* _SOURCE EXTRACT_
Question put and agreed to.
Resolved,
That this House has considered the investigation of business banking fraud.
(6 years, 7 months ago)
Commons ChamberI congratulate the hon. Member for East Lothian (Martin Whitfield) on securing this debate, and I pay tribute to my hon. Friend the Member for Thirsk and Malton (Kevin Hollinrake) who chairs the all-party group on fair business banking and finance.
I would normally begin by saying what a pleasure it is to speak in such a debate, but although it is always a pleasure to speak with you in the Chair, Madam Deputy Speaker, I do not feel that such a sentiment is appropriate, given the seriousness of the issues we are discussing. It is clearly far from a pleasure for thousands of business owners up and down the country who have had their lives and livelihoods destroyed by a broken, and in places rotten, banking system. As I have done previously, I shall refer in particular to one of my constituents, Mr Eric Topping, whose business was destroyed by the iniquity we are debating today.
There is clearly no easy solution to the mess we are in—it is hard to find a solution to get the redress that so many victims deserve, to rebuild crushed livelihoods, or to restore public faith in the system. There are, however, three steps to take, each of which might help in part. First, we need some form of acknowledgement that what my constituent, Mr Topping, has suffered is an outrage and an injustice. His complaint was dismissed out of hand because the issue occurred in 1998, and therefore outside the “relevant period” that was set arbitrarily at between 2008 and 2013. Whatever form of redress the Government, regulators or banks come up with, they must consider events before 2008 and the narrow scope of the FCA’s skilled persons reports. They must also look beyond RBS GRG, and into its precursor bodies such as the “specialised lending service”, and any other sham department, in whatever bank, that was engaged in systematic and organised fraudulent asset stripping.

* _WHAT THIS EXERCISE ASKS_
[1] List every person named in full in the debate excerpt.
[2] Write out the debate excerpt from "Question put and" to "banking and finance.".
The data is separate material with no connection to the debate excerpt.

* _DATA RECORDS_

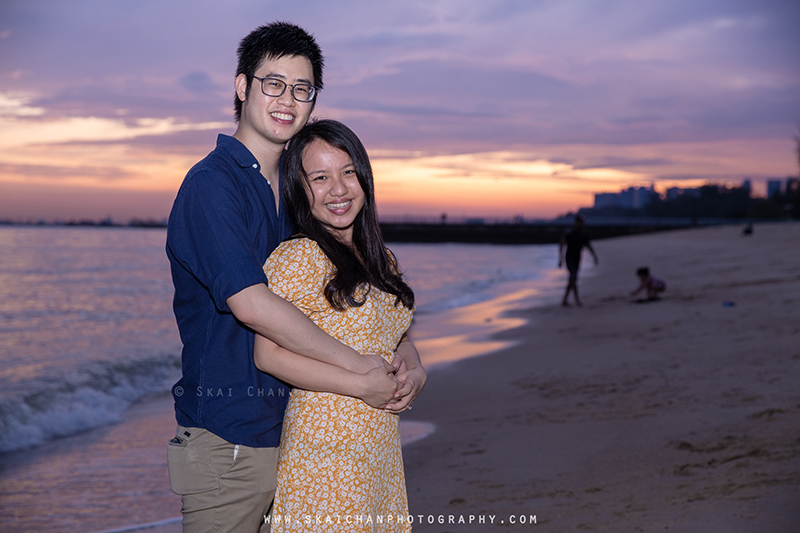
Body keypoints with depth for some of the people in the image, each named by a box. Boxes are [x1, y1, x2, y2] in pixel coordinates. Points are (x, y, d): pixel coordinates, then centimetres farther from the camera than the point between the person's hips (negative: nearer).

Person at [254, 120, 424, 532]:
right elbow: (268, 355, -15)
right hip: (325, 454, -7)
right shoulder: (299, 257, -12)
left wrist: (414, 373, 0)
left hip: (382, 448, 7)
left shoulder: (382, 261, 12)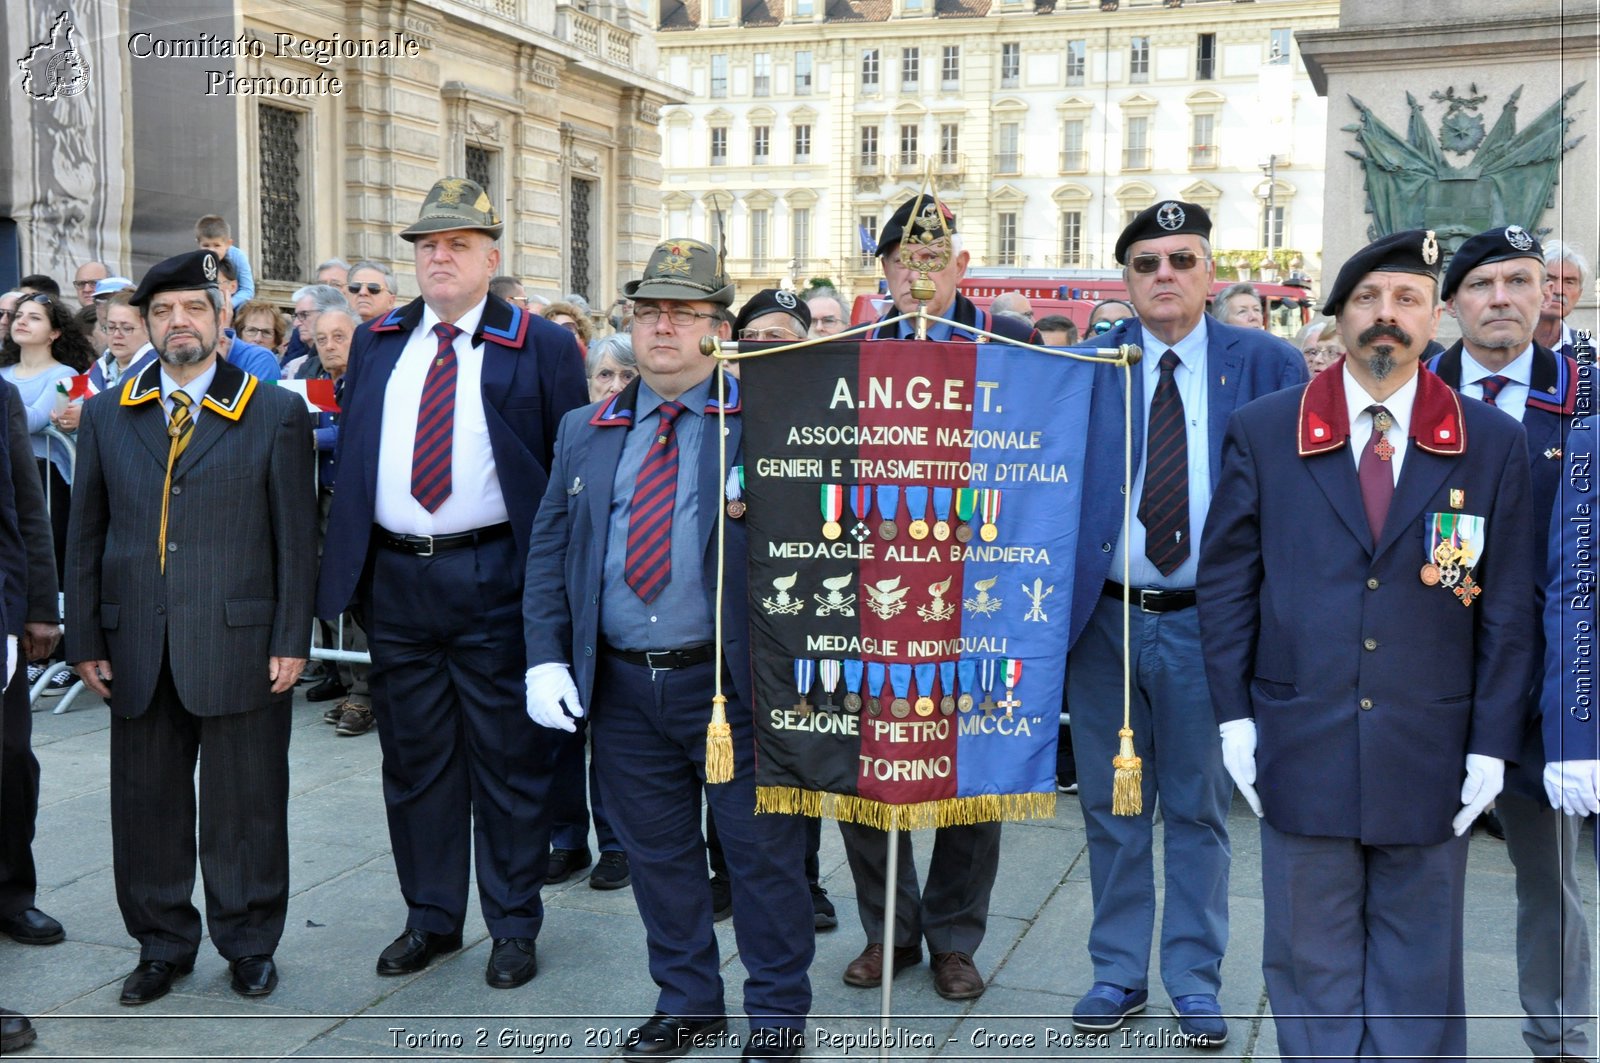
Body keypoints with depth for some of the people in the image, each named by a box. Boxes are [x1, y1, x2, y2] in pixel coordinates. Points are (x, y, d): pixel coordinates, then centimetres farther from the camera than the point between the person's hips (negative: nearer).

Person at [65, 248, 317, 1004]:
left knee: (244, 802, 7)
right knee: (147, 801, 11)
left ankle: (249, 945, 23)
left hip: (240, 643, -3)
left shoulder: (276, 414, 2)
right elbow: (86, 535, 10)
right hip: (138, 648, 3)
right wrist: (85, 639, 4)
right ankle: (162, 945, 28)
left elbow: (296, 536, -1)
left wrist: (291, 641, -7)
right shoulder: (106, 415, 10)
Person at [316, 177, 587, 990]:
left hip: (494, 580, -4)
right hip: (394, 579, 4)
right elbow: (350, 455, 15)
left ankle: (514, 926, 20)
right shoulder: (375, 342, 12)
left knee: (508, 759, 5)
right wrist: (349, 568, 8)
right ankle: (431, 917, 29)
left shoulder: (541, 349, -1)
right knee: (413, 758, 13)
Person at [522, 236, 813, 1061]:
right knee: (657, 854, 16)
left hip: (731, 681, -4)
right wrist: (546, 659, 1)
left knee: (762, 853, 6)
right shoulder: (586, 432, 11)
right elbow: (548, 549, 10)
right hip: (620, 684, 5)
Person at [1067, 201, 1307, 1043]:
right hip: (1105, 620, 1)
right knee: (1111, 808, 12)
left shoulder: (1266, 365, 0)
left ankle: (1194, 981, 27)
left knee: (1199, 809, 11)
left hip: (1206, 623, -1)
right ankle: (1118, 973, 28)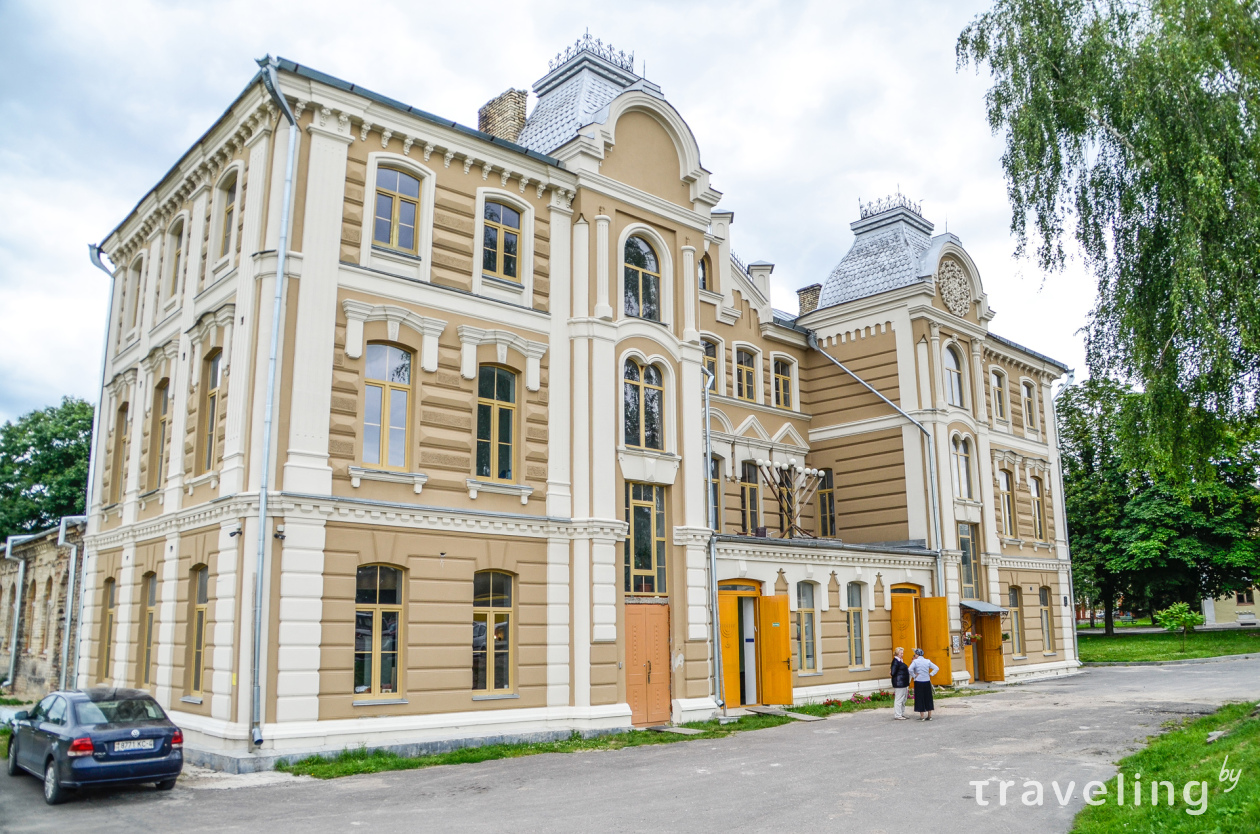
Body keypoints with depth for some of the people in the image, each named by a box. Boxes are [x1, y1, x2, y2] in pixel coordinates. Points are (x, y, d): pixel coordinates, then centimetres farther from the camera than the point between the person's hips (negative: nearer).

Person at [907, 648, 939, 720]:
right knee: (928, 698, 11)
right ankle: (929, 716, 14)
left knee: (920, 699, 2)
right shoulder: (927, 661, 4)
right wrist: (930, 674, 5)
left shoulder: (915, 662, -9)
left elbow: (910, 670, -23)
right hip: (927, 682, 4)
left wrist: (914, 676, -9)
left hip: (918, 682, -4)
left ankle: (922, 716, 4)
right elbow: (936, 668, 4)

* _ANSWERS BY ITEM_
[1]
Martin Whitfield
Kevin Hollinrake
Eric Topping

[2]
Question put and agreed to.
Resolved,
That this House has considered the investigation of business banking fraud.
(6 years, 7 months ago)
Commons ChamberI congratulate the hon. Member for East Lothian (Martin Whitfield) on securing this debate, and I pay tribute to my hon. Friend the Member for Thirsk and Malton (Kevin Hollinrake) who chairs the all-party group on fair business banking and finance.